● List of tasks
**a.** In the interview transcript, besides relying on what he learned from Mr. Mueller, with whom does Goodlatte say his side is also pursuing the matter?
**b.** Output the part of the interview transcript starting at "BOLDUAN: Congressman, I" and ending at "is handling it?".
**c.** Which sentences in the interview transcript end with a question mark? List every one in full.

● Excerpted passage
GOODLATTE: Well, I have lots of reports, that I have seen, and lots of reports that I have seen in the media --

(CROSSTALK)

BOLDUAN: Right, but as far as the government and the intelligence agency and that they believe?

GOODLATTE: Well, I think that, certainly, what they have and what they believe is entirely within the scope of what should be considered. But I also think that this needs to be a thorough investigation to satisfy the American people that has been thoroughly and fairly investigated.

BOLDUAN: Congressman, I just want to make sure I get this right. As far as it goes right now, you've met with Mueller, do you have any concerns about the scope or where this investigation is going right now? Are you comfortable with how Mueller is handling it?

GOODLATTE: Everything I know right now indicates that he is acting within his scope and that he is taking that very seriously, but beyond that, I cannot comment. Nor will I rely just upon what I learned from Mr. Mueller. We're also pursuing that with the Department of Justice to make sure that what we understand is taking place is within the scope of his authority.

● Data
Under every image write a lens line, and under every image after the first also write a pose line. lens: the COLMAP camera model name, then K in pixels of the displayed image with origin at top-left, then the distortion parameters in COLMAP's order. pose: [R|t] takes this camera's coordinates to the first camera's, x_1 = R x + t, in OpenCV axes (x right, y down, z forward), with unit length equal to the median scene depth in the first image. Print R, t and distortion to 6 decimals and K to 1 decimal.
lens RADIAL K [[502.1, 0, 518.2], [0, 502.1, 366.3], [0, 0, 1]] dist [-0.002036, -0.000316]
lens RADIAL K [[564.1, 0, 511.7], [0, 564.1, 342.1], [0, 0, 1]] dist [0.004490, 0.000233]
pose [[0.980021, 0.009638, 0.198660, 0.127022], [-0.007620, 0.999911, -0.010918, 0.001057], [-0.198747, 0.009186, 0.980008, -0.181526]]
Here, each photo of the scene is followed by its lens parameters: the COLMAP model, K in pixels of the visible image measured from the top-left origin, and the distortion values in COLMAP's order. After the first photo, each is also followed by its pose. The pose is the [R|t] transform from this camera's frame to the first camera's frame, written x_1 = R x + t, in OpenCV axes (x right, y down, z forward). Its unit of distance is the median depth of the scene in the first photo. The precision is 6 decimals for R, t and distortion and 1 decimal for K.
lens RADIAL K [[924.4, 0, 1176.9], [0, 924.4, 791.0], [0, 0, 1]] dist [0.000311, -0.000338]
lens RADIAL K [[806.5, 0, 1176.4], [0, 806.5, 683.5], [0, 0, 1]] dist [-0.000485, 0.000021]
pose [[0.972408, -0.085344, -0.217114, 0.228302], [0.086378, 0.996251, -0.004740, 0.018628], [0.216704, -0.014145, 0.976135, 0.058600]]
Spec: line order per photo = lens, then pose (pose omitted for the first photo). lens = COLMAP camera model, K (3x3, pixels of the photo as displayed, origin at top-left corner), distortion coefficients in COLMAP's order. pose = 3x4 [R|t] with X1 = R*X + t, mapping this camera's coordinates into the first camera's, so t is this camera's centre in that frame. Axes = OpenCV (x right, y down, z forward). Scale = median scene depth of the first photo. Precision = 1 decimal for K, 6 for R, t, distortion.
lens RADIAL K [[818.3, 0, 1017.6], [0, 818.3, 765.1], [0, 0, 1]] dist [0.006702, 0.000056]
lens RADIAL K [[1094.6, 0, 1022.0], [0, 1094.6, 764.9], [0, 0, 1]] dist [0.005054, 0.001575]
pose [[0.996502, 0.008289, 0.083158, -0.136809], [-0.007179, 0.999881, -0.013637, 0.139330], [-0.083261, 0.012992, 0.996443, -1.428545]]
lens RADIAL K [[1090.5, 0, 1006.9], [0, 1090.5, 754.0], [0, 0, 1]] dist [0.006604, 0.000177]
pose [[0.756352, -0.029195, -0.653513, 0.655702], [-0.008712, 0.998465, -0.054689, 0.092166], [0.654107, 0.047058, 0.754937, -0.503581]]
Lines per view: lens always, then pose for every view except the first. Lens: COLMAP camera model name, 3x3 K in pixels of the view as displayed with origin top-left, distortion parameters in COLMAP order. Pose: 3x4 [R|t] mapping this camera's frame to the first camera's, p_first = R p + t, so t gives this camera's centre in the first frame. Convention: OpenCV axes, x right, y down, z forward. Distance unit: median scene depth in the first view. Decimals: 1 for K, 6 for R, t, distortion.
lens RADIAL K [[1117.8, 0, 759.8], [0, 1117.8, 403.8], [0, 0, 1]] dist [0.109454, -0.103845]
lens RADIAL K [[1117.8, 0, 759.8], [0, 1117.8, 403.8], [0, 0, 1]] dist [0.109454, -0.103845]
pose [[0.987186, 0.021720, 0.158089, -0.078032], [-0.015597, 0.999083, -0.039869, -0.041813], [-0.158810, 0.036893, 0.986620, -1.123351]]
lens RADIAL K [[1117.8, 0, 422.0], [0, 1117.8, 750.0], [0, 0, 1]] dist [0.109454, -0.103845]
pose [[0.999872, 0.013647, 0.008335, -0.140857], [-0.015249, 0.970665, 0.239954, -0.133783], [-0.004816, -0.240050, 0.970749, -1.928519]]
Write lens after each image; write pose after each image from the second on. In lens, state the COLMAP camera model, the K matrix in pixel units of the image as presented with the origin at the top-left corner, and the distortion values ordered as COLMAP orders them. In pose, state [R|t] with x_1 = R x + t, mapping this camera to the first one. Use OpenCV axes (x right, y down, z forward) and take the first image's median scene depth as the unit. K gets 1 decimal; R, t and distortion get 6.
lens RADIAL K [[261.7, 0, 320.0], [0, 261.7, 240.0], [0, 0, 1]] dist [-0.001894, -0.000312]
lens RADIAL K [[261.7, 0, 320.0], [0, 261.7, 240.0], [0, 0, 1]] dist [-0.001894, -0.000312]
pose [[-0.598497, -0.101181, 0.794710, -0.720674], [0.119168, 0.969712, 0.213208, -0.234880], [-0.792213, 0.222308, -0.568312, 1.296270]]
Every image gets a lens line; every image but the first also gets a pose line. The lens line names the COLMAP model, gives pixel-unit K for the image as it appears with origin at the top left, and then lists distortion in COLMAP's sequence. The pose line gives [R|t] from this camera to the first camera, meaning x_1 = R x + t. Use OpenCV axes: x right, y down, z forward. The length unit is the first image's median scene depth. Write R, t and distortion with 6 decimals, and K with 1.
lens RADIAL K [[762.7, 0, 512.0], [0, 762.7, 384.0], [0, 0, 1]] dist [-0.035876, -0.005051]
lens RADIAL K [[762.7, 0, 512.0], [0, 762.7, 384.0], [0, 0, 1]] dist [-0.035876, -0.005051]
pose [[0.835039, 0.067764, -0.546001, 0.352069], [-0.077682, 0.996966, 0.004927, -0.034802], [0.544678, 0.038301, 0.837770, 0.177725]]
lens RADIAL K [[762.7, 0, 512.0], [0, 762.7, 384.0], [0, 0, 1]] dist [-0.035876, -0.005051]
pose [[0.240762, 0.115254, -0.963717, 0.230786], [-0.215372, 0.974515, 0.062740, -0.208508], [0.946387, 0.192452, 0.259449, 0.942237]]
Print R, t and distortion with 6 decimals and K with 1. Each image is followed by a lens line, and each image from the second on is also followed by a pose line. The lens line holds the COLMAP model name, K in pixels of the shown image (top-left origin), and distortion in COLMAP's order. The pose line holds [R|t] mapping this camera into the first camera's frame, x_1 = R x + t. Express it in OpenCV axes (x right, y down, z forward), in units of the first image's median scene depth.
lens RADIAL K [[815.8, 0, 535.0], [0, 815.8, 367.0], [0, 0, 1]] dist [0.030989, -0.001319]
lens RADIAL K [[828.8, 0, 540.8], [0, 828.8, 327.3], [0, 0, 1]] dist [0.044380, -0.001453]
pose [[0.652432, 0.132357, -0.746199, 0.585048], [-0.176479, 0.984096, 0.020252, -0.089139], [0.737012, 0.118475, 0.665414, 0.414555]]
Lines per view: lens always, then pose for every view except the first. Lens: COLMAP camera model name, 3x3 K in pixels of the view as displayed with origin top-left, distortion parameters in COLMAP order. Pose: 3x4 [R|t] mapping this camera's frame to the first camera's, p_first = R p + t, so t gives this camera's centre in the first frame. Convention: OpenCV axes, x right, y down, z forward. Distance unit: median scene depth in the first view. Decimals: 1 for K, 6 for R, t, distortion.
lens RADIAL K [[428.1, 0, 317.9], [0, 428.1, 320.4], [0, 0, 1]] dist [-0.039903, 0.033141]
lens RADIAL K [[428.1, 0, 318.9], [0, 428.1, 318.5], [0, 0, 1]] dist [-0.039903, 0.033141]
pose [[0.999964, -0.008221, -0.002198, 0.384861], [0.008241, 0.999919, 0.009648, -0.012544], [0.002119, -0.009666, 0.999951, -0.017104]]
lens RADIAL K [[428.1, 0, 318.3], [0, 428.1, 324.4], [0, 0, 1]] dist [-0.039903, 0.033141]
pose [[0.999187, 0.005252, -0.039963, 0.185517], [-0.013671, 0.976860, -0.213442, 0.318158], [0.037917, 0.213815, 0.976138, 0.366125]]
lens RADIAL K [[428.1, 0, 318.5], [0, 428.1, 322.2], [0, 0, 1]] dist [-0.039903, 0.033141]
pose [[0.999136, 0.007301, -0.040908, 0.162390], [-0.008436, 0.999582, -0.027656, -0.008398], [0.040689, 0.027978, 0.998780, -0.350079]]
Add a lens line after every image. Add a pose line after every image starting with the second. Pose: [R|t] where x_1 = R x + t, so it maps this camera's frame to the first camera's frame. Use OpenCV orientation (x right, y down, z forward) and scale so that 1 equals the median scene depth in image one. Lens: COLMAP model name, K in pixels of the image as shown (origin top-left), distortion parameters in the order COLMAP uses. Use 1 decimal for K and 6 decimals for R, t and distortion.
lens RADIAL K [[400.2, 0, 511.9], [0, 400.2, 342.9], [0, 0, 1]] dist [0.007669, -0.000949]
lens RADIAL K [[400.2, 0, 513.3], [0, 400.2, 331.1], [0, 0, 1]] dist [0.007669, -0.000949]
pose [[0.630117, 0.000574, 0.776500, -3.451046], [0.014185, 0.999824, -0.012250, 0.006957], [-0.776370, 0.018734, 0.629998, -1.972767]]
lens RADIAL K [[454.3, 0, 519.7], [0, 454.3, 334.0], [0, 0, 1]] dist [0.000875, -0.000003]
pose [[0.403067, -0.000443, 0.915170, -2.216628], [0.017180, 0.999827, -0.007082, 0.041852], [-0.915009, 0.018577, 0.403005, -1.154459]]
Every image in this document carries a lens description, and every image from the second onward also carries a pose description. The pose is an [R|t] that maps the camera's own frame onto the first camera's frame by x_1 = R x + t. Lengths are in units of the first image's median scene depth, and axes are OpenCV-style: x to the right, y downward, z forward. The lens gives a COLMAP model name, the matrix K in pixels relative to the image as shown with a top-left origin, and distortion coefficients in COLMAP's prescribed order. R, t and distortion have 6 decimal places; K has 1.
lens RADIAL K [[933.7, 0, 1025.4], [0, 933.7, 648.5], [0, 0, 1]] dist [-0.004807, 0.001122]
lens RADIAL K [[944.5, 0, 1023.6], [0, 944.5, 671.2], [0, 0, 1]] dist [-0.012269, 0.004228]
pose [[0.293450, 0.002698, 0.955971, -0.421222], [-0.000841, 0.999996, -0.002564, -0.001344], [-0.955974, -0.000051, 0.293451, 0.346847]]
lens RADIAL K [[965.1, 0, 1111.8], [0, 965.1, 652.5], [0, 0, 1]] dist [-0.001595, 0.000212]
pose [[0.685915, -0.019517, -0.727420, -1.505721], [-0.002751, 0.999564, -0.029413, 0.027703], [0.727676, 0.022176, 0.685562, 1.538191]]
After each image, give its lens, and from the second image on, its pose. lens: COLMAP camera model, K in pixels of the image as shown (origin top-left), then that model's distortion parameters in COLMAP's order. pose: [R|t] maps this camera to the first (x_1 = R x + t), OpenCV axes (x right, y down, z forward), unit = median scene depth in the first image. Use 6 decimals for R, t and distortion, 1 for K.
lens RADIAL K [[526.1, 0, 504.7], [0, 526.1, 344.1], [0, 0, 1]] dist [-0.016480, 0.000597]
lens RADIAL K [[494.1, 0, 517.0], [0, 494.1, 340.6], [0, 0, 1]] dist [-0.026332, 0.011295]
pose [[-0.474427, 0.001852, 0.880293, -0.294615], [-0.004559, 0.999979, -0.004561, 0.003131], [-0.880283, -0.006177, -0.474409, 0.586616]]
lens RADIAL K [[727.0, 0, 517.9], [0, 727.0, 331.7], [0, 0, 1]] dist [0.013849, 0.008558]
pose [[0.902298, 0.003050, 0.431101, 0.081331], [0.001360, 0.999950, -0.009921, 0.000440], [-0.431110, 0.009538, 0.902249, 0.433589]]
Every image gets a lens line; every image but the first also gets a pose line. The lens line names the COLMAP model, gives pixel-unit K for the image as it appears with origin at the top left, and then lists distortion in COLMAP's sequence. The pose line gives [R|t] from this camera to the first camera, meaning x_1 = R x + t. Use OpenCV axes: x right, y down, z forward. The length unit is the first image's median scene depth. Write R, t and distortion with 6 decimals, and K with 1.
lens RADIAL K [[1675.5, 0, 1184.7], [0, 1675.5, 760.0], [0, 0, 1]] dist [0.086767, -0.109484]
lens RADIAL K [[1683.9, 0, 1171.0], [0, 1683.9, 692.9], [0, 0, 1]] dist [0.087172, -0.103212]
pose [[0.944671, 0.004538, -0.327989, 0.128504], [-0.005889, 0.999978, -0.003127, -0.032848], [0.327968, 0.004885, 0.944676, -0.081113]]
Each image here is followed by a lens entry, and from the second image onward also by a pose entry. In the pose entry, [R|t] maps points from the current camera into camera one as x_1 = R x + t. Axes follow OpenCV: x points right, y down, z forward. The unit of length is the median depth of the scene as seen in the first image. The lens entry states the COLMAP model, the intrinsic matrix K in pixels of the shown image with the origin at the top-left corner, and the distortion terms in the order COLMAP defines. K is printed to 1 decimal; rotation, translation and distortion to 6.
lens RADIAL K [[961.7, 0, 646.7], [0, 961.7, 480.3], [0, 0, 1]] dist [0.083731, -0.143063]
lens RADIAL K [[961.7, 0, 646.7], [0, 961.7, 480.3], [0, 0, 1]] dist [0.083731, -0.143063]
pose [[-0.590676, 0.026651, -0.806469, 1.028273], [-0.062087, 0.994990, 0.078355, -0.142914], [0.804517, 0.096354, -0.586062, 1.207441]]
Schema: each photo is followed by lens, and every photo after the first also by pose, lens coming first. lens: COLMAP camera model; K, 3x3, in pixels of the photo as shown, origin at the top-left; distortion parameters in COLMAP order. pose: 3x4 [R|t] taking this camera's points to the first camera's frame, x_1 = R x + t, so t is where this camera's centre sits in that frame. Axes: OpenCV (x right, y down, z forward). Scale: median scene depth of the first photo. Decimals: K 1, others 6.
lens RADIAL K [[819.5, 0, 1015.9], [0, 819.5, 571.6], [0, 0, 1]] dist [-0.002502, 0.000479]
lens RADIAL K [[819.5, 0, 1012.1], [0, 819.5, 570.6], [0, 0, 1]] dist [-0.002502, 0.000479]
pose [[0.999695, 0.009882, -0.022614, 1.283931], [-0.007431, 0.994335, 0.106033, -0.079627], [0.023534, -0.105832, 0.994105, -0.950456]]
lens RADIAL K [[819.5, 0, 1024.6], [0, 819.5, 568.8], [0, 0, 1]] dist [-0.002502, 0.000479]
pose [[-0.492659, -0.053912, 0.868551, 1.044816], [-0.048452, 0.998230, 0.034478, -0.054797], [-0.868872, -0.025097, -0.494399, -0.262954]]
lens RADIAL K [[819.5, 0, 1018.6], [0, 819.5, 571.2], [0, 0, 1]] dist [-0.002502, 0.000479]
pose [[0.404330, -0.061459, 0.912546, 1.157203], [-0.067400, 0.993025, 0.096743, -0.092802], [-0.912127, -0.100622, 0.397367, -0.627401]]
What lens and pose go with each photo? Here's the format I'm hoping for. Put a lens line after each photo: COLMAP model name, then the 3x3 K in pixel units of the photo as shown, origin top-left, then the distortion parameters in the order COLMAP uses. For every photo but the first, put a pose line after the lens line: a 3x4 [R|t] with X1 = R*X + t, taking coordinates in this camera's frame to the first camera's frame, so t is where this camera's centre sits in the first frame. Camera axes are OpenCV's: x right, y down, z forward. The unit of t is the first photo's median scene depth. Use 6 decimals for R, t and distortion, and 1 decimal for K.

● List of solutions
**a.** The Department of Justice.

**b.**
BOLDUAN: Congressman, I just want to make sure I get this right. As far as it goes right now, you've met with Mueller, do you have any concerns about the scope or where this investigation is going right now? Are you comfortable with how Mueller is handling it?

**c.**
- Right, but as far as the government and the intelligence agency and that they believe?
- As far as it goes right now, you've met with Mueller, do you have any concerns about the scope or where this investigation is going right now?
- Are you comfortable with how Mueller is handling it?